Methoden: In der ersten Phase werden die Effizienzwerte auf Bundesländerebene durch die Data Envelopment Analysis (DEA) bestimmt. Als Inputs (Ressourceneinsatz im Gesundheitswesen) gehen die an der vertragsärztlichen Versorgung teilnehmenden Ärzte, die aufgestellten Krankenhausbetten, das Krankenhauspersonal sowie die medizinisch-technischen Großgeräte in die Analyse ein. Als Outputs (Gesundheitszustand der Bevölkerung) gehen in die Analyse die Lebenserwartung, die Säuglingssterblichkeit sowie die verlorenen Lebensjahre ein. Um das Outcomespektrum der Gesundheitsversorgung vollständig wiederzuspiegeln werden in zwei weiteren DEA Modellen neben den objektiven Indikatoren zur Gesundheit auch subjektive Indikatoren berücksichtigt (selbstbewerteter Gesundheitszustand, Zufriedenheit mit der Gesundheitsversorgung). In der zweiten Phase werden die Effizienzwerte auf verschiedene exogene Faktoren regressiert. Dieses Vorgehen erlaubt es, die Wirkung von Rahmenbedingungen auf die Effizienz in der Bereitstellung von Gesundheitsleistungen auf Bundesländerebene zu untersuchen. Als abhängige Variable werden die berechneten Effizienzwerte der einzelnen Bundesländer definiert. Als Faktoren, die noch nicht in der Effizienzanalyse berücksichtigt wurden gehen als Strukturvariablen die Hausarztdichte, IV-Veträge sowie der Anteil privater Krankenhausbetten als Umfeldvariablen der Anteil der alten Bevölkerung, die Bevölkerungsdichte, die Schulbildung, das BIP sowie die Arbeitslosenquote und als Variablen des individuellen Gesundheitsverhaltens der Anteil Übergewichtiger und der Anteil regelmäßiger Raucher ein. Der Argumentation von MacDonald (2009) folgend wird eine Kleinste Quadrate Schätzung durchgeführt.

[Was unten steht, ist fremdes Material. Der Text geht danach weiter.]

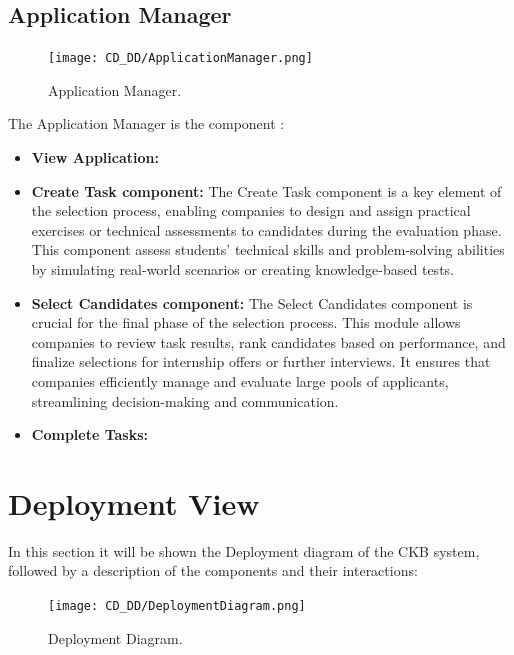 \subsection{Application Manager}
\label{subsec:application_manager}%

\begin{figure}[H]
    \begin{center}
        \texttt{[image: CD\_DD/ApplicationManager.png]}
        \caption{Application Manager.}
        \label{fig:application_manager}%
    \end{center}
\end{figure}

\noindent The Application Manager is the component :

\begin{itemize}
    \item \textbf{View Application:}
    \item \textbf{Create Task component:} The Create Task component is a key element of the selection process, enabling companies to design and assign practical exercises or technical assessments to candidates during the evaluation phase. This component assess students' technical skills and problem-solving abilities by simulating real-world scenarios or creating knowledge-based tests.
    \item \textbf{Select Candidates component:} The Select Candidates component is crucial for the final phase of the selection process. This module allows companies to review task results, rank candidates based on performance, and finalize selections for internship offers or further interviews. It ensures that companies efficiently manage and evaluate large pools of applicants, streamlining decision-making and communication.
    \item \textbf{Complete Tasks:}
\end{itemize}


\section{Deployment View}
\label{sec:deployment_view}%

In this section it will be shown the Deployment diagram of the CKB system, followed by a description of the components and their interactions:
\begin{figure}[H]
    \begin{center}
        \texttt{[image: CD\_DD/DeploymentDiagram.png]}
        \caption{Deployment Diagram.}
        \label{fig:Deployment_Diagram}%
    \end{center}
\end{figure}

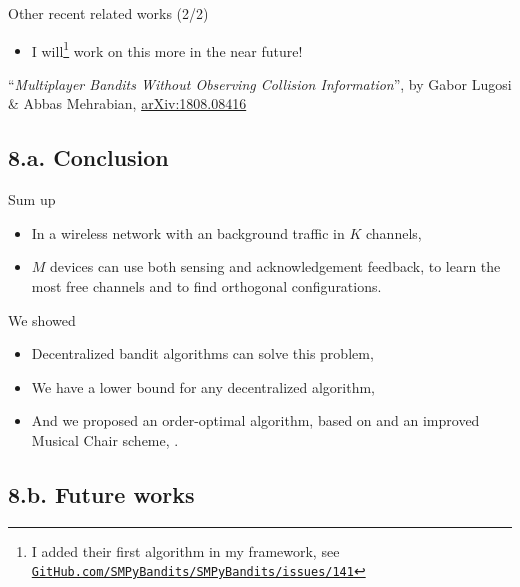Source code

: \documentclass[12pt,english,ignorenonframetext,]{beamer}
\providecommand{\tightlist}{%
  \setlength{\itemsep}{0pt}\setlength{\parskip}{0pt}}
\begin{document}
\begin{frame}{Other recent related works (2/2)}
\begin{itemize}
\item
I will\footnote{\tiny I added their first algorithm in my framework, see \href{https://github.com/SMPyBandits/SMPyBandits/issues/141}{\texttt{GitHub.com/SMPyBandits/SMPyBandits/issues/141}}}
work on this more in the near future!

\end{itemize}

\vfill{}
\begin{footnotesize}
  ``\emph{Multiplayer Bandits Without Observing Collision Information}'',
  by Gabor Lugosi \& Abbas Mehrabian,
  \textcolor{blue}{\href{https://arxiv.org/abs/1808.08416}{arXiv:1808.08416}}
\end{footnotesize}

\end{frame}


\subsection{\hfill{}8.a. Conclusion\hfill{}}

\begin{frame}{Sum up}

\begin{itemize}\tightlist
\item
  In a wireless network with an \iid{} background traffic in \(K\)
  channels,
\item
  \(M\) devices can use both sensing and acknowledgement feedback, to
  learn the most free channels and to find orthogonal configurations.
\end{itemize}

\begin{block}{We showed}

\begin{itemize}\tightlist
\item
  Decentralized bandit algorithms can solve this problem,
\item
  We have a lower bound for any decentralized algorithm,
\item
  And we proposed an order-optimal algorithm, based on \klUCB{} and an
  improved Musical Chair scheme, \MCTopM.
\end{itemize}

\end{block}

\end{frame}



\subsection{\hfill{}8.b. Future works\hfill{}}
\end{document}
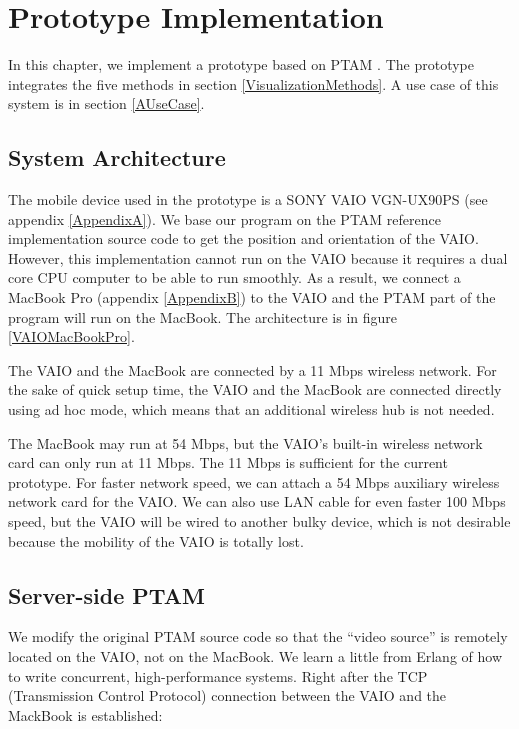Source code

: \chapter{Prototype Implementation}
\label{Chapter4}

In this chapter, we implement a prototype based on PTAM \citep{Reference12}. The prototype integrates the five methods in section \ref{VisualizationMethods}. A use case of this system is in section \ref{AUseCase}.

\section{System Architecture}

The mobile device used in the prototype is a SONY VAIO VGN-UX90PS (see appendix \ref{AppendixA}). We base our program on the PTAM reference implementation source code \citep{Reference16} to get the position and orientation of the VAIO. However, this implementation cannot run on the VAIO because it requires a dual core CPU computer to be able to run smoothly. As a result, we connect a MacBook Pro (appendix \ref{AppendixB}) to the VAIO and the PTAM part of the program will run on the MacBook. The architecture is in figure \ref{VAIOMacBookPro}.

The VAIO and the MacBook are connected by a 11 Mbps wireless network. For the sake of quick setup time, the VAIO and the MacBook are connected directly using ad hoc mode, which means that an additional wireless hub is not needed.

The MacBook may run at 54 Mbps, but the VAIO's built-in wireless network card can only run at 11 Mbps. The 11 Mbps is sufficient for the current prototype. For faster network speed, we can attach a 54 Mbps auxiliary wireless network card for the VAIO. We can also use LAN cable for even faster 100 Mbps speed, but the VAIO will be wired to another bulky device, which is not desirable because the mobility of the VAIO is totally lost.

\section{Server-side PTAM}

We modify the original PTAM source code so that the ``video source'' is remotely located on the VAIO, not on the MacBook. We learn a little from Erlang \citep{Reference17} of how to write concurrent, high-performance systems. Right after the TCP (Transmission Control Protocol) connection between the VAIO and the MackBook is established:

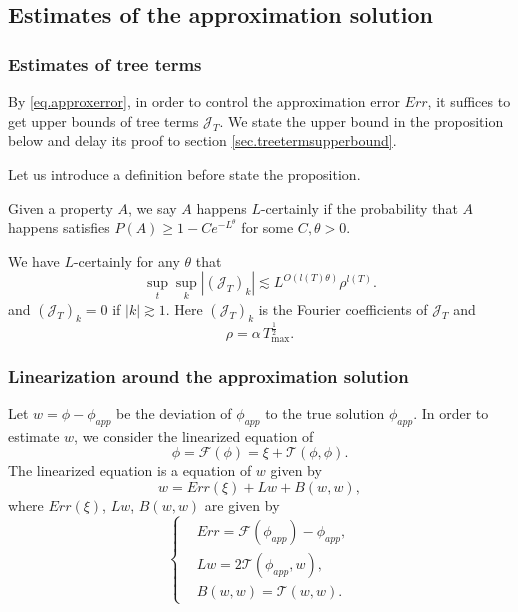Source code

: \subsection{Estimates of the approximation solution}

\subsubsection{Estimates of tree terms} By \eqref{eq.approxerror}, in order to control the approximation error $Err$, it suffices to get upper bounds of tree terms $\mathcal{J}_T$. We state the upper bound in the proposition below and delay its proof to section \ref{sec.treetermsupperbound}.

Let us introduce a definition before state the proposition.

\begin{defn}\label{def.Lcertainly}
Given a property $A$, we say $A$ happens $L$-certainly if the probability that $A$ happens satisfies $P(A)\ge 1-Ce^{-L^\theta}$ for some $C, \theta>0$.
\end{defn}

\begin{prop}\label{prop.treetermsupperbound}
We have $L$-certainly for any $\theta$ that 
\begin{equation}\label{eq.treetermsupperbound}
    \sup_t\sup_k  |(\mathcal{J}_T)_k|\lesssim L^{O(l(T)\theta)} \rho^{l(T)}.
\end{equation}
and $(\mathcal{J}_T)_k=0$ if $|k|\gtrsim 1$. Here $(\mathcal{J}_T)_k$ is the Fourier coefficients of $\mathcal{J}_T$ and \begin{equation}
    \rho=\alpha\, T^{\frac{1}{2}}_{\text{max}}.
\end{equation}
\end{prop}

\subsubsection{Linearization around the approximation solution} Let $w=\phi-\phi_{app}$ be the deviation of $\phi_{app}$ to the true solution $\phi_{app}$. In order to estimate $w$, we consider the linearized equation of
\begin{equation}
    \phi=\mathcal{F}(\phi)=\xi+\mathcal{T}(\phi,\phi).
\end{equation}
The linearized equation is a equation of $w$ given by
\begin{equation}\label{eq.eqw}
    w= Err(\xi)+Lw+B(w,w),
\end{equation}
where $Err(\xi)$, $Lw$, $B(w,w)$ are given by
\begin{equation}
\left\{
\begin{aligned}
    &Err=\mathcal{F}(\phi_{app})-\phi_{app},
    \\
    &Lw=2\mathcal{T}(\phi_{app},w),
    \\
    &B(w,w)=\mathcal{T}(w,w).
\end{aligned}\right.
\end{equation}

Ergebnisse: Die Ergebnisse zeigen, dass Ineffizienzen vorliegen: Die Effizienzwerte lagen je nach Modell und Jahr zwischen 0,608 und 0,735. Die Effizienzgrenze bildeten in allen Modellen u.a. Baden-Württemberg und Brandenburg. Die Bundesländer Bremen und das Saarland wiesen hingegen durchgehend die größten Effizienzreserven auf. Die Regressionsergebnisse zeigen, dass die Arztstruktur die Integrierten Versorgung sowie der Anteil der privaten Krankenhausbetten einen positiven Einfluss auf die Effizienz haben. Einen signifikant negativen Einfluss auf die Effizienz haben der Anteil der alten Bevölkerung, Übergewicht und Rauchen. Es kann gezeigt werden, dass tatsächlich Effizienzreserven im deutschen Gesundheitssystem bestehen. Insbesondere lässt sich zeigen, dass die Strukturvariablen Arztstruktur, IV-Verträge sowie private Krankenhäuser einen Einfluss auf die Effizienz haben. Dieser Einfluss wurde in dieser Art bisher noch in keiner Studie untersucht. Es muss jedoch angemerkt werden, dass die Aussagekraft aufgrund der kleinen Grundgesamtheit (n=16 Bundesländer) leider, trotz Korrekturmechanismen wie bootstrapping und Datenpooling, grundsätzlich eingeschränkt ist. Wünschenswert wäre insbesondere eine kleinräumigere Untersuchung auf Kreisebene anstatt auf Bundesländerebene. Dies würde zum einen die Qualität der Analyse aufgrund der größeren Grundgesamtheit (n=402) verbessern. Zum anderen könnten so detaillierte Hinweise, wo genau Ressourcen eingespart/umverteilt werden müssten und wo die Anpassung von Strukturen zu den größten Verbesserungen führen würde, geliefert werden. Leider ist aktuell eine solche Untersuchung aus Gründen der fehlenden Bereitstellung von öffentlich zugänglichen Daten auf Kreisebene für einige der verwendeten Indikatoren nicht möglich.